3. Consider programs outside of what your school offers
Once you’re done with your planning with respect to your home school, it’s time to look for programs! I personally go to a tech-focused school, which thankfully provided me the opportunity to go through an engineering-specific exchange. However, enrolling in the program definitely did not go as smoothly as I hoped. Because of the issues I encountered during the application process, I turned to other options as a backup. During this period of time, I realized that the programs offered to study abroad as an engineering major are limited at best.
Providers like AIFS offer one or two, but a majority are focused towards business or liberal arts majors. This forced me to think outside of the box, and I actually found that a lot of schools allow you to apply to study abroad without affiliation to a program! Of course, this option limits your financial aid opportunities, but it also gives you a wider range of class choices. If you are at your wits end and don’t have any luck finding study abroad opportunities through your school, definitely consider applying on your own!
4. Think about completing research abroad!
Speaking of “outside the box” opportunities, I know a few friends who got to have the study abroad experience without taking classes at all! If you are passionate about research, or are looking to gain experience, look to research opportunities in other countries.
There are tons of fellowships and scholarships out there for students looking to complete research abroad, especially for engineers/STEM majors. Your school or your professors might even be able to point you to some! This is another great option because you can potentially have more flexibility in your schedule than if you were taking classes.
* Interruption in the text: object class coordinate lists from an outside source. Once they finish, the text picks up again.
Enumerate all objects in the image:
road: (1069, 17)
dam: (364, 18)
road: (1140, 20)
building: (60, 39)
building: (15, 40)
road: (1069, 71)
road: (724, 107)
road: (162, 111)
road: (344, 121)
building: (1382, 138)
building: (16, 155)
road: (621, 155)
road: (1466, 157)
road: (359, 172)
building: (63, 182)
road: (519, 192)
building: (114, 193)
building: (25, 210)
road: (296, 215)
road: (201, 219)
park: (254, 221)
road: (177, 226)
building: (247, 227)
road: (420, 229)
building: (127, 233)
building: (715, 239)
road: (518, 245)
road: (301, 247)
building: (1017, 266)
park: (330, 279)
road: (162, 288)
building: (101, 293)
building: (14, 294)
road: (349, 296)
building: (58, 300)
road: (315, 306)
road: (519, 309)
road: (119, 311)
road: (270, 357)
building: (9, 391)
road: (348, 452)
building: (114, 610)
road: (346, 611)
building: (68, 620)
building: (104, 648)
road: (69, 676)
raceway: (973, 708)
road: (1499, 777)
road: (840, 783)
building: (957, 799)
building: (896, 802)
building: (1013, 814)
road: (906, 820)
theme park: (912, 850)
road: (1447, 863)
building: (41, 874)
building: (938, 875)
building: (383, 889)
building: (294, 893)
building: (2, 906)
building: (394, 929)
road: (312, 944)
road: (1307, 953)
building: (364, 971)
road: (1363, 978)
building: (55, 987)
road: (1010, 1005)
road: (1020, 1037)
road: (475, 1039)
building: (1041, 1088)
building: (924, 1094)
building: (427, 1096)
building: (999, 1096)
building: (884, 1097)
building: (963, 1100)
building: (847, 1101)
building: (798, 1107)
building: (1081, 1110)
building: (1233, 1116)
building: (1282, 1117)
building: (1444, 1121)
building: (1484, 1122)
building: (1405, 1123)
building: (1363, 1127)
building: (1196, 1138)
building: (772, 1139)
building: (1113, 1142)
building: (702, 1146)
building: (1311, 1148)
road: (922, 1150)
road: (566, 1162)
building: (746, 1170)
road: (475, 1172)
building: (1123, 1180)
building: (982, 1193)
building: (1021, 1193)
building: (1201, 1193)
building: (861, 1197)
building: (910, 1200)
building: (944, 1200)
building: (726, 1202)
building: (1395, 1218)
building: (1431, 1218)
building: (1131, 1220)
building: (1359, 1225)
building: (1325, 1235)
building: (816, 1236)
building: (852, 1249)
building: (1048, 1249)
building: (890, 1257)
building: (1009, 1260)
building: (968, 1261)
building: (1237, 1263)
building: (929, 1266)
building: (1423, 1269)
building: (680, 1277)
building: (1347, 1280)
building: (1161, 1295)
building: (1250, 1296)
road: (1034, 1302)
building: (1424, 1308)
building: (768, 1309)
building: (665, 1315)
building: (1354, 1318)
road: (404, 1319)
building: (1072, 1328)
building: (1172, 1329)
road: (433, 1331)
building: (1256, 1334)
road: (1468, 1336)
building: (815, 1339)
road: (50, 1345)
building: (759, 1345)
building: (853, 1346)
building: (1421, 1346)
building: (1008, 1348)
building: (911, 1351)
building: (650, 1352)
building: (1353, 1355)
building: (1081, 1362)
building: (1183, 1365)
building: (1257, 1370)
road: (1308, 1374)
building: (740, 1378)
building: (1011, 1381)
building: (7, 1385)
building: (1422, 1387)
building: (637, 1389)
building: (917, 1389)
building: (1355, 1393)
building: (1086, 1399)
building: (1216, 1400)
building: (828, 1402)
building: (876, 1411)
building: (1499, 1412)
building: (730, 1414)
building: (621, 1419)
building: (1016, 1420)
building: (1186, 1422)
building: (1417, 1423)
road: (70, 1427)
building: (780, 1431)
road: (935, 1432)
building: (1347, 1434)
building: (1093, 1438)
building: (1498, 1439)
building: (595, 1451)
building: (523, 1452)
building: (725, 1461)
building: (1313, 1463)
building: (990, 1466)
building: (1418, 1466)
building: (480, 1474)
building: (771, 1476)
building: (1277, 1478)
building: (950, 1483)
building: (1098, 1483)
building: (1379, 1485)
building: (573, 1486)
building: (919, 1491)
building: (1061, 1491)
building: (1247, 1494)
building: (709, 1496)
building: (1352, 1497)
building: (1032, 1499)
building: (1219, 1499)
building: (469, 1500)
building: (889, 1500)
Goodbye exams, hello weekend trips!
5. DON’T GIVE UP!
I cannot tell you how many of my freshman-year engineering friends that wanted to study abroad. Everybody aspired to travel to another country and study, and I felt so justified in my desire to go. Now, however, I can literally count on one hand the number of friends that went abroad. Why is that?
I’m not gonna sugar coat it. Studying abroad as an engineering major is hard. It requires a lot of planning, patience, and faith. I was told “no” more times than I can count. This might be me being dramatic, but I almost didn’t go abroad because the process was too stressful! After all, while all of my application drama was going on, I was working a full-time internship and preparing for a 19-credit semester. Did I really have the time to put into study abroad?
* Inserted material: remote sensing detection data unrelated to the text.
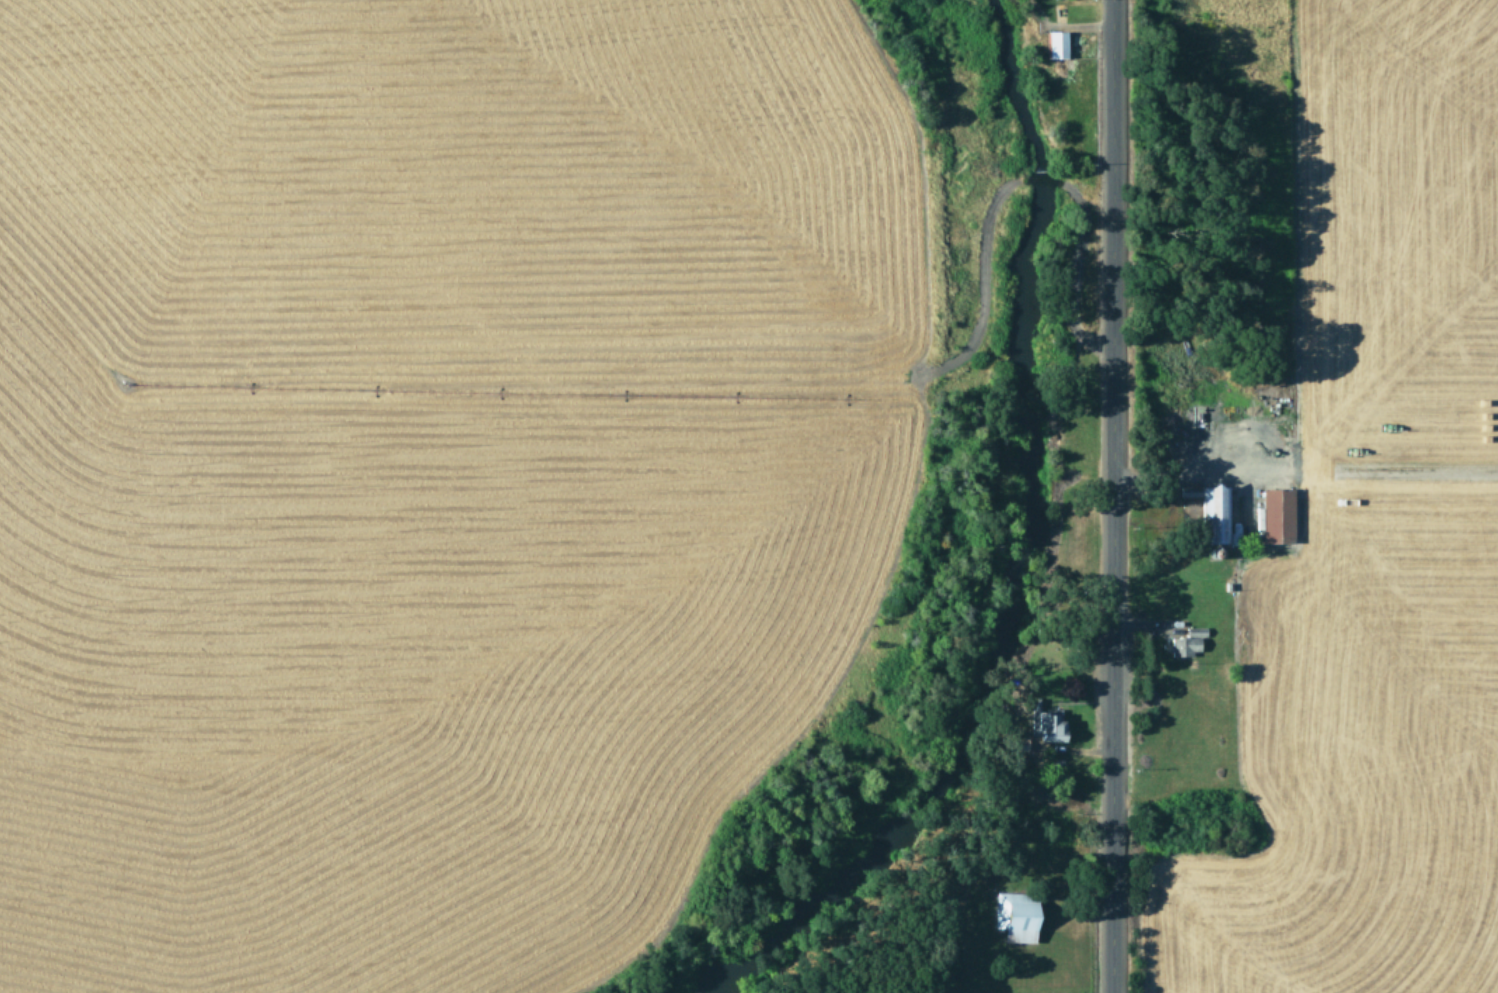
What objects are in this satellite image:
building: (1054, 45)
crop: (425, 467)
road: (1104, 496)
building: (1210, 513)
building: (1275, 515)
building: (1185, 642)
building: (1041, 723)
building: (1013, 917)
Real talk: I think a lot of the stigma around study abroad as an engineering major comes from getting to this very point. I had a decision to make – either give up on my hard work, or push through. In the end, after some supportive talks with my family and boyfriend, I knew I had to follow through, and I am so happy I did. I traveled, met amazing people, and grew so much. I love that I took engineering classes while I was abroad, and I love that I got to learn about biomedical engineering in a completely different context. Even though I’m not a fan of the whole ~study abroad changed me~ cliche, it really truly had an impact on my life. And to think I almost didn’t go!
If you got anything from this post, I hope it was that study abroad as an engineering major IS possible, and there are tons of ways for you to accomplish your dream. Don’t let the naysayers get you down!